Top ABSTRACT INTRODUCTION MATERIALS AND METHODS RESULTS DISCUSSION REFERENCES

 
Here we describe attenuation of L. monocytogenes strain F6214-1 produced by the loss of the trans-acting product of a gene, provisionally designated glcV, that is also necessary for phage attachment. This gene is predicted to encode group 2 glycosyl transferase activity and is found in several of the most well-described Listeria species.

Phage resistance was employed as a strategy to identify attenuated mutants because such relationships have been described in the past (11, 31, 35, 39). Whereas this strategy has not been specifically applied to listeriae, Autret et al. (2), using signature-tagged mutagenesis, identified a gene (gtcA) whose putative product is required for sensitivity of a serotype 1/2a strain to phage LMUP121 (19). Mutants with insertions in gtcA were isolated as organisms that were unable to cross the blood-brain barrier after parenteral inoculation of mice with strain EGD-e. The gtcA product is suspected to effect the decoration of teichoic acid with rhamnose in serotype 1/2 strains and effects the decoration by N-acetylglucosamine in the serotype 4 strains (40). The gene that we describe here, glcV, shares no identity with gtcA from either the serotype 1/2a or serotype 4b strains. Nevertheless, it does encode the same inferred activity (glycosyl transferase). It seems clear that the association of attenuation with phage resistance is not limited to our strain of L. monocytogenes and could be a feature of particular classes of listerial phage-resistant mutants (8, 10, 40).

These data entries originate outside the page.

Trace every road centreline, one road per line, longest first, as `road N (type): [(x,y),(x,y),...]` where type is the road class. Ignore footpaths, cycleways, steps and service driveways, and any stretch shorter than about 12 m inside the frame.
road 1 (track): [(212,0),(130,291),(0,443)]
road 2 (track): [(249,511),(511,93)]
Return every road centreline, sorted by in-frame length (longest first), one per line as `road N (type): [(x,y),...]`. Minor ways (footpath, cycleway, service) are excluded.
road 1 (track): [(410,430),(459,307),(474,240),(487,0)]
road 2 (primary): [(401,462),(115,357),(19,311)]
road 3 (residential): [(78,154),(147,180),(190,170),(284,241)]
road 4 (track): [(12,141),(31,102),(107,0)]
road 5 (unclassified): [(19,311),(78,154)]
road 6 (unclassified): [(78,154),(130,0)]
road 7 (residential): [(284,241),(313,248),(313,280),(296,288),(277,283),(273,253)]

We took the precaution of isolating our phage-resistant mutant by screening rather than selection so that the mutant bank would not be subject to artifactual effects, such as lysogeny or pseudolysogeny (20). The phage employed in the isolation of our resistant strain has not been documented to be lysogenic (19). However, analyses of the listeriae for which genomic sequences are available have revealed a number of cryptic phage (25). Consequently, phage infection and recombination could produce survivors with unexpected properties. To avoid these unwanted artifacts, we employed screening for resistance rather than selection for resistance. The choice of the P35h4 phage was not predicated on knowledge of its particular biology or binding properties. Within its normal host range, the parental phage (P35) likely recognizes features of the cell surface that require the presence of rhamnose as a decoration on serotype 1/2 teichoic acid (2, 40). However, the actual receptors for P35 and its derivative P35h4 (employed in this study) have not been identified.

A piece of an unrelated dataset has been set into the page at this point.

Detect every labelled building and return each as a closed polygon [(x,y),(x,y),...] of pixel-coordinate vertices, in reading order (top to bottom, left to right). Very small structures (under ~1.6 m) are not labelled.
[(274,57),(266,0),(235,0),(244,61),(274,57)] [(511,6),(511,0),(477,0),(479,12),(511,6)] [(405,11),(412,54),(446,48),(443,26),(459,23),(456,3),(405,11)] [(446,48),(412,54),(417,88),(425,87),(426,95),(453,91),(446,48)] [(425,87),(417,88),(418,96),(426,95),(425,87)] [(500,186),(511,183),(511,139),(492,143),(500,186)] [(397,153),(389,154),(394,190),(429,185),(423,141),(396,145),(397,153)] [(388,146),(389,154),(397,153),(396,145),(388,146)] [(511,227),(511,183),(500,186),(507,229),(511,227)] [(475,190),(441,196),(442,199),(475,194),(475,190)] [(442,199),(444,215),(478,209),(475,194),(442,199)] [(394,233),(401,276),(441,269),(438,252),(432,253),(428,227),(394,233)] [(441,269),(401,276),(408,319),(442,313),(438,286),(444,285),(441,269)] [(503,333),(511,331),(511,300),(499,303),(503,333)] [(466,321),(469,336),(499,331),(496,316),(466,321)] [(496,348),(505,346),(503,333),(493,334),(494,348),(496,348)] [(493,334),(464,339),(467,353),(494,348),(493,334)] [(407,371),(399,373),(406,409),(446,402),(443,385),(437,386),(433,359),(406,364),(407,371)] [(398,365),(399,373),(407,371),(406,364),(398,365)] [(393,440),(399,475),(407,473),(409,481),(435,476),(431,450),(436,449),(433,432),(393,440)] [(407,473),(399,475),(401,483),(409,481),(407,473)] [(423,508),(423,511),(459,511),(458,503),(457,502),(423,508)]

The lesion conferring phage resistance mapped to an ORF that we provisionally designated glcV. The gene produced a product that is presently assumed (based on sequence comparisons) to have group 2 glycosyl transferase activity (based on annotation of the accession number NC_002973 sequence [25]). The product of the glcV gene in strain F6214-1 has the highest level of amino acid sequence similarity to the product of glcV in L. welshimeri (a serotype 6 nonpathogenic species), followed by the product of the gene in L. monocytogenes serotype 4b. Interestingly, our glcV shows essentially no similarity to any gene encoding a group 2 glycosyl transferase in L. monocytogenes serotype 1/2. One way to account for this absence is to assume that the glcV gene product recognizes similar features in the teichoic acids of serotype 6 and 4 strains that are absent in the serotype 1/2 strains (30). Additional studies are required to definitively establish that glcV encodes a product with enzymatic activity and to identify its natural substrate.

We employed complementation in trans to prove that the glcV gene produced a product that conferred phage sensitivity. The smallest clone employed contained a single ORF (i.e., no other genelike sequences were detected in the clone when it was examined by using WinGene 2.31). Concerns that the Tn917 insertion defining glcV could be polar, while historically well founded, were not supported by our observations.

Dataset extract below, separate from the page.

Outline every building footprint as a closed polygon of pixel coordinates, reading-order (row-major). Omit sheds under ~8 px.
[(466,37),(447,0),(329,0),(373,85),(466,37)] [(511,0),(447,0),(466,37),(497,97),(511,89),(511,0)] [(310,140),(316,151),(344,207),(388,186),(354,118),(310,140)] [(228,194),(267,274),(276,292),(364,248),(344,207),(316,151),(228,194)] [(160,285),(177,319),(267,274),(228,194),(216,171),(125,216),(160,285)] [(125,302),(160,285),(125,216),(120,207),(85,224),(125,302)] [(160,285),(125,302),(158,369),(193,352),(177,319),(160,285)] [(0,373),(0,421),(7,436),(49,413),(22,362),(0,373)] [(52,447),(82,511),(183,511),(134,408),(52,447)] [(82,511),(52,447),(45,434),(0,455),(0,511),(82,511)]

In our phage attachment assay, the mutant harboring just the cloning vector absorbed an insignificant number of phage particles over the course of the experiment, whereas the complemented strain and the parent displayed absorption profiles that were indistinguishable from each other. We inferred from this experiment that a cell surface defect is sufficient to confer phage resistance.

Mutants, complemented and uncomplemented, were examined for their ability to bind to cultured mouse enterocyte (MODE K) monolayers, the efficiency with which plaques were formed, and the size of the plaques produced. The mutant exhibited a MODE K binding efficiency (number of bacteria bound/number of bacteria added) indistinguishable from that of the parent or the complemented mutant. However, the efficiency with which the bound bacteria went on to form visible plaques (number of plaques formed/number of bacteria bound) was severely affected by the mutation (the mutant displayed an efficiency that was approximately 1/10 that of the parent or the complemented mutant). In addition to the lower plaquing efficiency, the average mutant plaque size differed significantly from the average parent plaque size (the plaque size was restored to parental dimensions by glcV supplied in trans). Monolayers were not examined microscopically for plaques. Thus, it remains possible that the mutant produced a combination of observed and microscopic plaques with an efficiency similar to that of the parent. We did confirm that the mutant plaques seen were unlikely the result of intra- or extragenic reversion events by reinfecting monolayers with progeny from several plaques and confirming that the plaque size and plaquing efficiency were similar to those of the original mutant.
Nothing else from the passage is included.